Die Amerikaner also haben sich dies Stück jahrelang angesehen, aber sie haben gewiß nicht – was allerdings auf deutschem Boden möglich ist – gesagt: so sind wir, so korrupt ist unsere politische Verwaltung; sondern sie haben sich daran erfreut, wie der rücksichtslose Gangster und Schieber, der Großverdiener mit Abfällen, seine schmutzigen Finger schließlich nicht mehr waschen kann. Es gibt da einen Senator, der sich für mächtige Dollars kaufen läßt, es gibt einen korrumpierten Staatsanwalt von gestern, der die Paragraphen für den Schieber biegt, und es gibt den jungen, moralfreudigen Journalisten, der den skrupellosen Money-Maker mitsamt seinem Anhang schließlich ins menschliche Normalmaß zurechtrückt.
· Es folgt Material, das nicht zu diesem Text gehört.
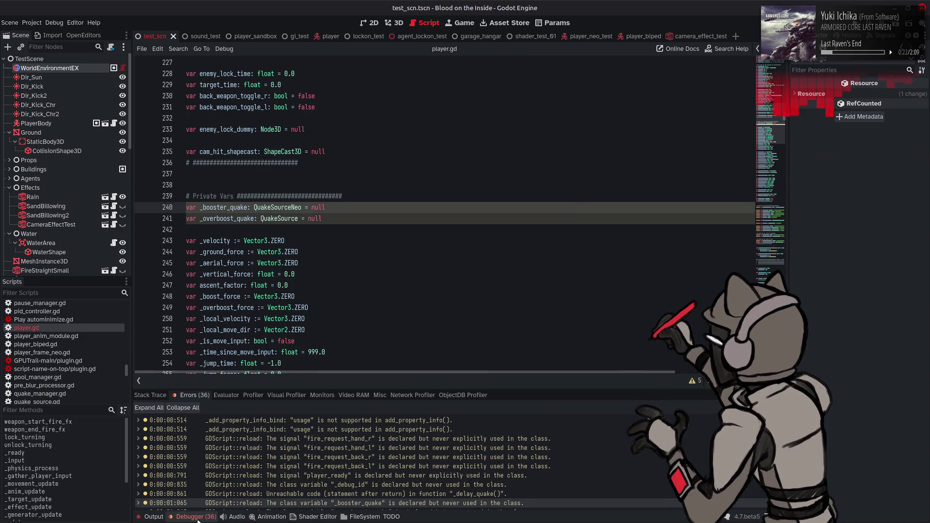
Hide the debugger and undo the commenting to restore booster quake lines 927–929 and 941–944
{"action": "key", "text": "ctrl+j"}
{"action": "left_click", "coordinate": [442, 349]}
{"action": "key", "text": "ctrl+z"}
{"action": "key", "text": "ctrl+z"}
{"action": "key", "text": "ctrl+z"}
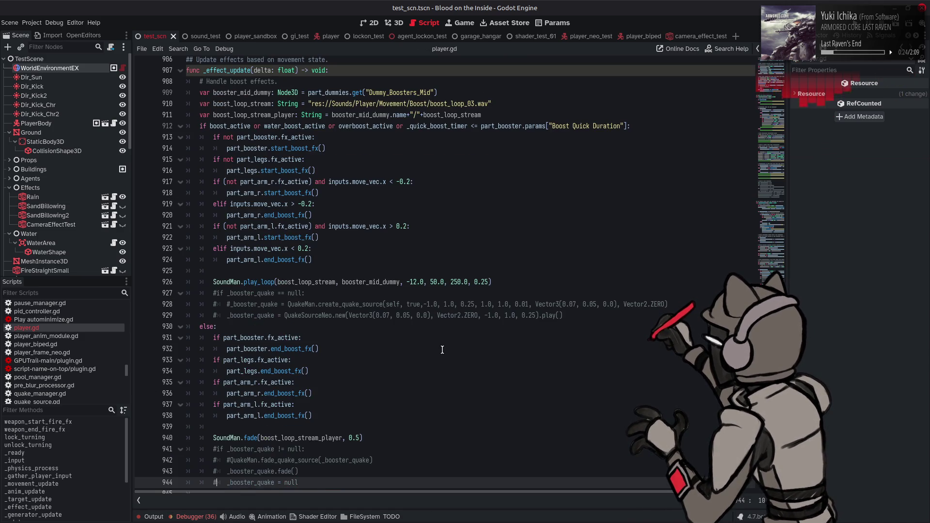
{"action": "key", "text": "ctrl+z"}
{"action": "key", "text": "ctrl+z"}
{"action": "key", "text": "ctrl+z"}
Eingewickelt und garniert werden die heiteren Figuren von der appetitlichen Gangsterfreundin, die der moralforsche Journalist in einem Pygmalion-Kurzkursus von der schönen, dummen Gans zur einsichtigen und resoluten Partisanin gegen die Unsauberkeit und zur soliden Ehefrau erzieht.
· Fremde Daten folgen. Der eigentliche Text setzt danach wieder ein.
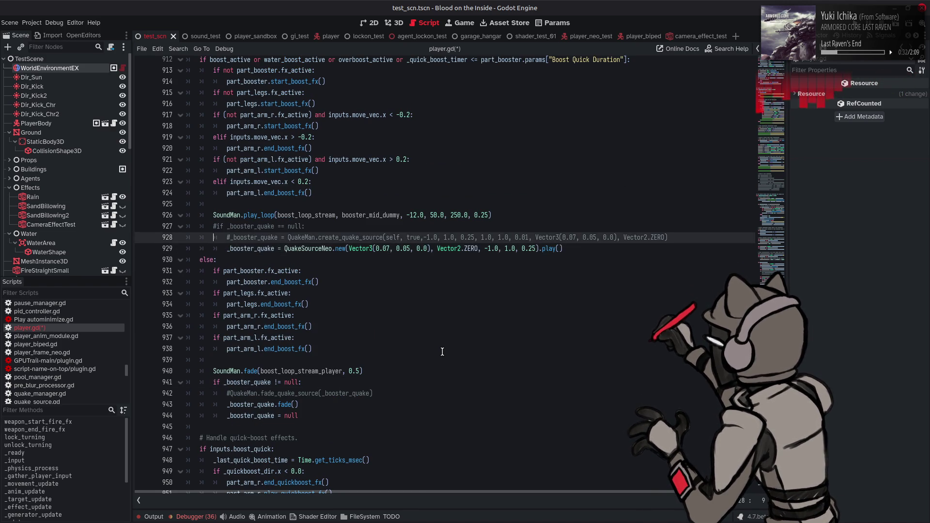
{"action": "key", "text": "ctrl+z"}
{"action": "key", "text": "ctrl+z"}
Das Stück ist das gute Beispiel für ein Theater, das auch die heiklen Stoffe der Gegenwart nicht nur mit dem tendenziösen Ernst der „moralischen Anstalt“ behandelt, sondern in die Schwären des eigenen Gefüges mit dem Stachel karikierenden Humors hineinsticht. Für deutsche und berlinische Augen besonders war das ein interessantes Experiment. Der freudige Beifall, der den witzigen Situationen und den von Barlog wunderbar gezirkelten Typen galt, verirrte sich nicht ins Antiamerikanische. Er vermengte sich mit dem Applaus der vielen anwesenden Amerikaner selbst zur nachdenklichen Betrachtung darüber, wie gut es sein muß, sich offen die Meinung zu sagen. Die Agierenden – Alfred Schierke als der herzhaft grobe Gangster, Peter Mosbacher im Habitus des stillen Warners und Aufpassers, Franz Weber in der großartigen Studie eines rechtsvertrauten Rechtsverdrehers – hatten unter Barlogs vergnügten Regiespäßen immer menschliche Umrisse.

Man wünschte sich einen deutschen Autor, der mit soviel kritischem Spott die Dinge in Szene setzte, die unsere Jahre hier in Mitteleuropa so schwer belasten. K. W.